La implicación de Iqbal en la conspiración, si es que había conspiración, era evidente. La de Shahid no, de ningún modo, y el único indicio que había contra él era el uso de Internet en su casa durante el período en que Iqbal había estado hospedado allí. Se habían visitado sitios web yihadíes, se había enviado y recibido correo electrónico cifrado: y estos e-mails eran una prueba de que había algo turbio, una prueba tan clara como una huella dactilar, porque nadie sin intenciones sospechosas se tomaría la molestia de recurrir al secreto. Para algunos miembros de los servicios de seguridad —entre ellos Amir el interrogador asiático y Clarke, el pesado y cansado agente del Servicio Secreto— saltaba a la vista que Shahid no tenía nada que ver con lo que se estuviera planeando y que, en el peor de los casos, era una especie de idiota útil, dispuesto a dar protección y acomodo a un sujeto del que sabía que andaba metido en algo feo. Para otros, por ejemplo los funcionarios del MI5 que habían estado a cargo de la vigilancia inicial, nadie podía ser tan ingenuo. Su pasado medio yihadí más su vinculación con Iqbal el terrorista ponían de manifiesto que era un miembro importante de la trama, y si había pocas pruebas tangibles, eso no era más que un indicio de que era un tipo cauto: en otras palabras, la falta de pruebas era una prueba importante y contundente.

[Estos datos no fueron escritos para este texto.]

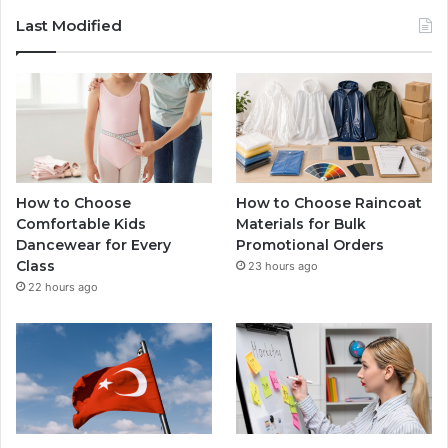
Last Modified
How to Choose
How to Choose Raincoat
Comfortable Kids
Materials for Bulk
Dancewear for Every
Promotional Orders
Class
23 hours ago
22 hours ago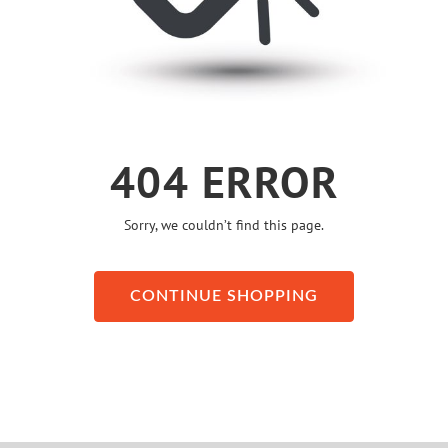
404 ERROR
Sorry, we couldn’t find this page.
CONTINUE SHOPPING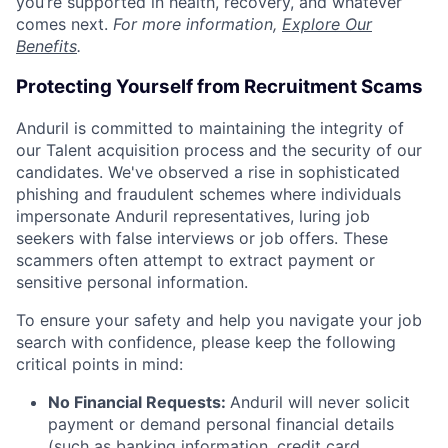
you’re supported in health, recovery, and whatever
comes next.
For more information,
Explore Our
Benefits
.
Protecting Yourself from Recruitment Scams
Anduril is committed to maintaining the integrity of
our Talent acquisition process and the security of our
candidates. We've observed a rise in sophisticated
phishing and fraudulent schemes where individuals
impersonate Anduril representatives, luring job
seekers with false interviews or job offers. These
scammers often attempt to extract payment or
sensitive personal information.
To ensure your safety and help you navigate your job
search with confidence, please keep the following
critical points in mind:
No Financial Requests:
Anduril will never solicit
payment or demand personal financial details
(such as banking information, credit card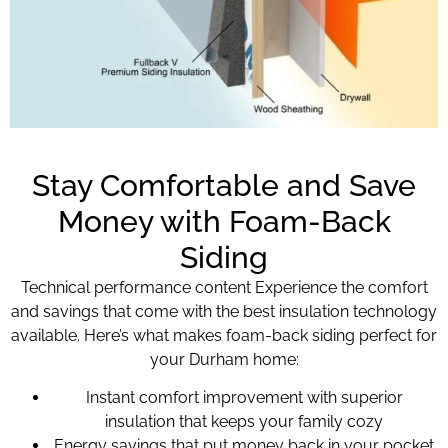
Stay Comfortable and Save
Money with Foam-Back
Siding
Technical performance content Experience the comfort
and savings that come with the best insulation technology
available. Here’s what makes foam-back siding perfect for
your Durham home:
Instant comfort improvement with superior
insulation that keeps your family cozy
Energy savings that put money back in your pocket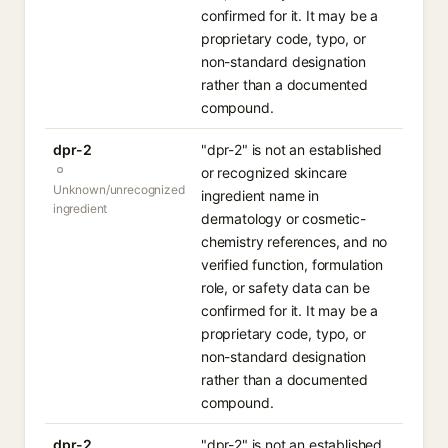
confirmed for it. It may be a
proprietary code, typo, or
non-standard designation
rather than a documented
compound.
dpr-2
"dpr-2" is not an established
or recognized skincare
Unknown/unrecognized
ingredient name in
ingredient
dermatology or cosmetic-
chemistry references, and no
verified function, formulation
role, or safety data can be
confirmed for it. It may be a
proprietary code, typo, or
non-standard designation
rather than a documented
compound.
dpr-2
"dpr-2" is not an established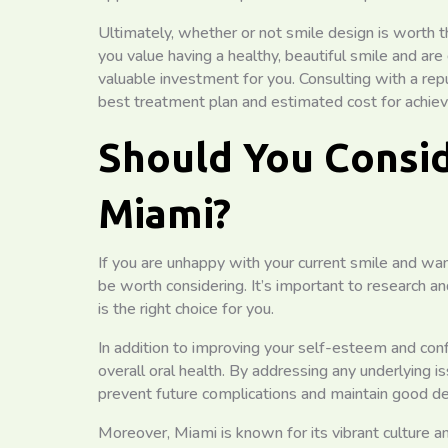
Ultimately, whether or not smile design is worth t
you value having a healthy, beautiful smile and ar
valuable investment for you. Consulting with a re
best treatment plan and estimated cost for achievi
Should You Consid
Miami?
If you are unhappy with your current smile and wa
be worth considering. It’s important to research an
is the right choice for you.
In addition to improving your self-esteem and conf
overall oral health. By addressing any underlying 
prevent future complications and maintain good de
Moreover, Miami is known for its vibrant culture a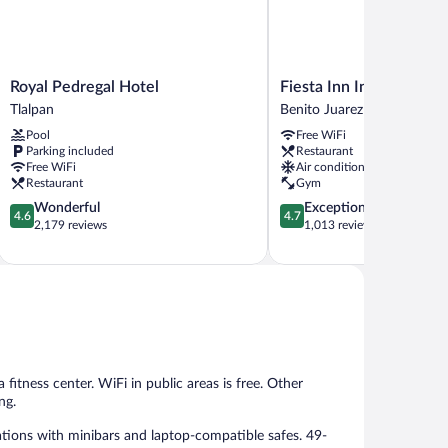
Royal
Fiesta
Royal Pedregal Hotel
Fiesta Inn Insurgentes 
Pedregal
Inn
Tlalpan
Benito Juarez
Hotel
Insurgentes
Pool
Free WiFi
Tlalpan
Sur
Parking included
Restaurant
Benito
Free WiFi
Air conditioning
Juarez
Restaurant
Gym
4.6
4.7
Wonderful
Exceptional
4.6
4.7
out
out
2,179 reviews
1,013 reviews
of
of
5,
5,
Wonderful,
Exceptional,
2,179
1,013
reviews
reviews
fitness center. WiFi in public areas is free. Other
ng.
tions with minibars and laptop-compatible safes. 49-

—Tonterías —dijo Amir—. Tonterías de principio a fin. Es una petición de principio. ¿Que no haya nada contra él demuestra que es un agente adiestrado? Vamos, hombre.

—Tiene antecedentes —dijo el enlace del MI5.

—Tiene antecedentes de la prehistoria, de hace más de diez años. Se fue a Chechenia. Cojonudo. No hay nada más. Ningún otro antecedente. Nada de nuestro personal de la mezquita, nada en los informes sobre su viaje, ningún comportamiento raro. Sería un agente durmiente muy extraño el que no hace nada durante un decenio. Cuando estuvo en Chechenia, Al Qaeda no existía. O sea que todo son bobadas.

—Hasta que encontremos a Iqbal Rashid no irá a ninguna parte —dijo el hombre del MI5.

Y así quedó la situación. Shahid había estado encerrado diez días y podían retenerlo durante otros dieciocho sin ser acusado.